A Bay of Plenty principal who grew weary of dealing with playground tussling has come up with a new approach to rough and tumble during break times.
Tāneatua School principal Marama Stewart noticed fighting was getting out of control in her school, so she decided to stop fighting it and welcomed it into the classroom.
“Every day I was getting called out to the playground breaking up fights,” said Stewart, adding that at times there would be “three staff in the playground trying to break up fights”.
That's when Stewart had an idea for her school's curriculum – mixed martial arts or MMA, a brutal combination of the world's fighting styles.
"I was watching these guys fight and they were really, really calm and it seemed the person who could stay the calmest won the match. And I thought wouldn't it be great if our kids could stay calm.”
Funded with Ministry of Education Urgent Response Funding, the school was able to have four mats paid for which cost $4,500.
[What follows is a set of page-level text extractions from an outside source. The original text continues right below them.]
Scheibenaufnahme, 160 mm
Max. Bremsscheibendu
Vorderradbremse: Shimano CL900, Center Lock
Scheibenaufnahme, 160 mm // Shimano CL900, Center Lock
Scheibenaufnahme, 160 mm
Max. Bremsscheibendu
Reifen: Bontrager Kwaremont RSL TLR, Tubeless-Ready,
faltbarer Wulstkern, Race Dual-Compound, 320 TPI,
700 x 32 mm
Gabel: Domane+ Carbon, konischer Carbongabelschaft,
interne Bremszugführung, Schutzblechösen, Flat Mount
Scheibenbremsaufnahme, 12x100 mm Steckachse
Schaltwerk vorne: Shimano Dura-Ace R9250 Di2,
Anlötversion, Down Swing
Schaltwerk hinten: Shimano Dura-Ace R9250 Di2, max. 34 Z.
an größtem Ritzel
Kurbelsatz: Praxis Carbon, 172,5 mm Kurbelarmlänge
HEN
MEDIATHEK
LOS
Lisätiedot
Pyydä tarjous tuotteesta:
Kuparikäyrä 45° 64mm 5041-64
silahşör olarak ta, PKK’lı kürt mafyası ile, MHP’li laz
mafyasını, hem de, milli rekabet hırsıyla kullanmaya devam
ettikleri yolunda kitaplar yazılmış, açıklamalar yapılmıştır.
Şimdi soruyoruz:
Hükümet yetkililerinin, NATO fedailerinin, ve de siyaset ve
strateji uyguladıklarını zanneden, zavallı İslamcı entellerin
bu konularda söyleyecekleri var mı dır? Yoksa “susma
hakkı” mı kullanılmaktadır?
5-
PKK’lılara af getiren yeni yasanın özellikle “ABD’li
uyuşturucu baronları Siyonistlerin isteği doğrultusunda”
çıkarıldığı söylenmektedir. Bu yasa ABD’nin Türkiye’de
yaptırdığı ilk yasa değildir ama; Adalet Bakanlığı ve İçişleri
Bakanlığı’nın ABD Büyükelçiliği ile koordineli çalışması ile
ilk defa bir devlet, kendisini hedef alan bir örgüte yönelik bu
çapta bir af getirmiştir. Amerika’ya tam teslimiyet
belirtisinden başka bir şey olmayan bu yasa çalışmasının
“To be a good fighter doesn’t mean you need to be the more violent or aggressive fighter, it's actually the opposite," Jiu Jitsu instructor Jerry Stensness said.
Stewart says the move has developed resilience in her students.
“It's actually less violent than rugby. You think about those tackles and they don’t stay calm in a scrum do they? But you’ll see our kids and they have some pretty big hits and they’ll pop up with a smile,” Stewart says.
“We kind of believe that everyone gets hurt - it's a part of life.
“Maybe get a cup of toughen up, it's just a scrape, move on and our resilience in our kids is fantastic,” Stewart said.